- L’Assemblée nationale examinait cette semaine le projet de loi visant à accélérer la relance du nucléaire, qui devrait être largement adopté la semaine prochaine.
- Les écologistes, et notamment EELV, s’opposent à cette relance et proposent une Convention citoyenne pour, d’après eux, enfin organiser un débat juste sur la question.
- Pour Marine Tondelier, la secrétaire nationale d’EELV, la France a pris un retard « climaticide » à cause de son choix du nucléaire, aux défend des énergies renouvelables. Elle répond à 20 Minutes.
Voilà un sujet sur lequel le gouvernement n’a pas de mal à trouver de majorité : la relance du nucléaire est presque un sujet consensuel, du RN à la majorité en passant par LR. Les communistes et quelques socialistes peuvent aussi se laisser séduire. Mais Europe-Ecologie – Les Verts, avec Marine Tondelier à leur tête, veulent relever le drapeau anti-nucléaire en France. La nouvelle secrétaire nationale des écologistes propose notamment une Convention citoyenne sur la question. Elle explique à 20 Minutes pourquoi les parlementaires font fausse route.
L’Assemblée examinait cette semaine le projet de loi sur l’accélération de la relance de l’énergie nucléaire en France. Une large majorité devrait l’adopter. Les sondages sont aussi favorables au nucléaire. Est-ce un combat perdu pour vous ?
Les sondages sont favorables aux énergies renouvelables beaucoup plus qu’au nucléaire. On fait croire aux gens qu’on va faire les deux : c’est faux. Le nucléaire nous coûte si cher que ça nous empêche de développer les renouvelables. Le problème, c’est que ces nouveaux EPR [le gouvernement souhaite en faire construire six] ne nous aideront pas à respecter l’accord de Paris, qui nous engage à baisser de 40 % nos émissions de gaz à effet de serre en 2030. Car ces EPR ne seront pas construits, au mieux, avant 2035 selon la parole officielle du gouvernement, et 2040 selon les rapports en leur possession qui ont fuité. Et ils n’ont jamais réussi à en construire un seul ! Celui de Flamanville devait ouvrir en 2012 et coûter 3 milliards d’euros, nous sommes en 2023, il n’est toujours pas ouvert, et on en est à 20 milliards. Les parlementaires peuvent voter ce qu’ils veulent, je fais le pari que ces EPR ne seront pas en fonction ni en 2035 ni en 2040.

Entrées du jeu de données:
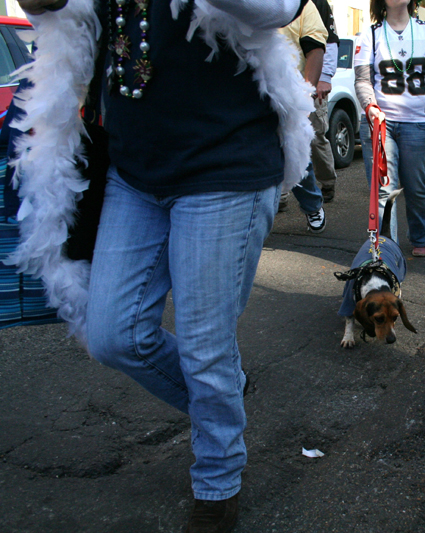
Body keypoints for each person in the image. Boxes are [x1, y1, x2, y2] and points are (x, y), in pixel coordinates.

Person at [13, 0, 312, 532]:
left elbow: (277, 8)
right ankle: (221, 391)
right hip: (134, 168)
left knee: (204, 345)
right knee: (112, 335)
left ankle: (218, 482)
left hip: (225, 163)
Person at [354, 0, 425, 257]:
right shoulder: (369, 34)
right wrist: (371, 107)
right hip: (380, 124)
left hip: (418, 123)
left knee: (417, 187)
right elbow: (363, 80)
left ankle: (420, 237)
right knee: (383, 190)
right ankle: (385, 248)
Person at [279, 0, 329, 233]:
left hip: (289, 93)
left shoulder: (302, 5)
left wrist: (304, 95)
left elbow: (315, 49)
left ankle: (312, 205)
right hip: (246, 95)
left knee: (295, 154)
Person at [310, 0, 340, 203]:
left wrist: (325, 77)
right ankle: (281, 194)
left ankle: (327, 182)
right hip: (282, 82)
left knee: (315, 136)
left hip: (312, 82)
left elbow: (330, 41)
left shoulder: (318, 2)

* * *

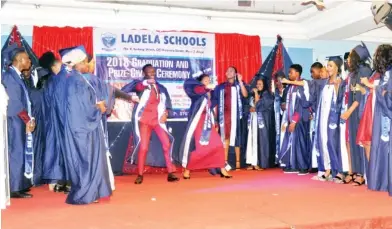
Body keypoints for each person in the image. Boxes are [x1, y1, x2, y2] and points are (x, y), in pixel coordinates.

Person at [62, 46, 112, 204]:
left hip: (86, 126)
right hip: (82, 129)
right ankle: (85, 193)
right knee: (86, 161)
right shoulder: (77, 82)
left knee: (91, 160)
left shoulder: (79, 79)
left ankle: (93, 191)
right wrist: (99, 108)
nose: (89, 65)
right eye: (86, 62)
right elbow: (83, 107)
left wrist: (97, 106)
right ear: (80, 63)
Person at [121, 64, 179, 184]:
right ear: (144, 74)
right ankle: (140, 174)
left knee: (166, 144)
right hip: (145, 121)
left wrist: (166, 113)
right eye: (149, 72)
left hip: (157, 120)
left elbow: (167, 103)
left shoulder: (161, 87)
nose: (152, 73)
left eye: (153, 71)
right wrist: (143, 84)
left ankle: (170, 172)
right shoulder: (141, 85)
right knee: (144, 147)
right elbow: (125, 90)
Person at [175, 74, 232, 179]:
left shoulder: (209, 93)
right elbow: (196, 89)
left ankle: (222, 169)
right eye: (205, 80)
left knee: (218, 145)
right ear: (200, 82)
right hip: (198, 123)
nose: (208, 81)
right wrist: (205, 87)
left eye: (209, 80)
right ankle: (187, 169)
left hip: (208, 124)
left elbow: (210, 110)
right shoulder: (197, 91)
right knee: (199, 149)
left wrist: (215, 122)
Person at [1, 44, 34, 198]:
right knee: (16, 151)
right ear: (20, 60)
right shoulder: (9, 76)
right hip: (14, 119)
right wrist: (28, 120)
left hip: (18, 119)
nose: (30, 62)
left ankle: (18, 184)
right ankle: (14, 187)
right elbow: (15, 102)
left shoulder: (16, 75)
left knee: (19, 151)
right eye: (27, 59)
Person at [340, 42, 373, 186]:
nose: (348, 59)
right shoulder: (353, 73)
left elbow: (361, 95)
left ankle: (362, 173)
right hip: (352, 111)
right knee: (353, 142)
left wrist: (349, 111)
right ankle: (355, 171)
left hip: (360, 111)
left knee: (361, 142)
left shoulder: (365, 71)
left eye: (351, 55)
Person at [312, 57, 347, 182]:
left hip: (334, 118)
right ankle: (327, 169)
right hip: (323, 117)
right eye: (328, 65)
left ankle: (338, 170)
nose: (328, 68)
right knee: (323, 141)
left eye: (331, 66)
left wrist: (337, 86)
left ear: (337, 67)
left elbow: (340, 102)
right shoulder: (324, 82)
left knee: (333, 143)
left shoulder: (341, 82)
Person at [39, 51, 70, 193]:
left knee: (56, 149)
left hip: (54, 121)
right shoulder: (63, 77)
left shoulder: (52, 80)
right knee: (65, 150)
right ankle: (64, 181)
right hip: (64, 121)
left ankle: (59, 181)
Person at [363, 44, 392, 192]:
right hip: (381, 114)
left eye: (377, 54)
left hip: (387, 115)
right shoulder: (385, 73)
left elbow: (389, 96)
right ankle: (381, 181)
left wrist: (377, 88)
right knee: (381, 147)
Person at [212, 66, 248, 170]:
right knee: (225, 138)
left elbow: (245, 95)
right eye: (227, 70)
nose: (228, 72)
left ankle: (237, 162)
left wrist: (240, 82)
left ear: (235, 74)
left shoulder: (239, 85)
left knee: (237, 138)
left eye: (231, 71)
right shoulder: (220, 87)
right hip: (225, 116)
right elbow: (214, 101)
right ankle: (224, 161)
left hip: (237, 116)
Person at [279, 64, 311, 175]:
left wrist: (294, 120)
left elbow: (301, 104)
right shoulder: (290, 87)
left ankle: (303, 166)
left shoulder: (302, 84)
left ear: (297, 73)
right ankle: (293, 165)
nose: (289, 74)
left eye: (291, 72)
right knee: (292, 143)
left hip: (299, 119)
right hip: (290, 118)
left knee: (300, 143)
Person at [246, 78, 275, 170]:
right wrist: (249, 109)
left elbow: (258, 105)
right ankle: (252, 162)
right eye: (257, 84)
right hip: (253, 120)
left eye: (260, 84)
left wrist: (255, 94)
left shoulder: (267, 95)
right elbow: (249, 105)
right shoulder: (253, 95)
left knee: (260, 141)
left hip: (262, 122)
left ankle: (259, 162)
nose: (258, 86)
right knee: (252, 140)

» Objet de la tâche
Recopiez, s'il vous plaît, le passage de l'entretien sur la relance du nucléaire qui va de « - L’Assemblée nationale » jusqu'à « juste sur la question. ». Les enregistrements proviennent d'une autre source.

» Réponse rédigée
- L’Assemblée nationale examinait cette semaine le projet de loi visant à accélérer la relance du nucléaire, qui devrait être largement adopté la semaine prochaine.
- Les écologistes, et notamment EELV, s’opposent à cette relance et proposent une Convention citoyenne pour, d’après eux, enfin organiser un débat juste sur la question.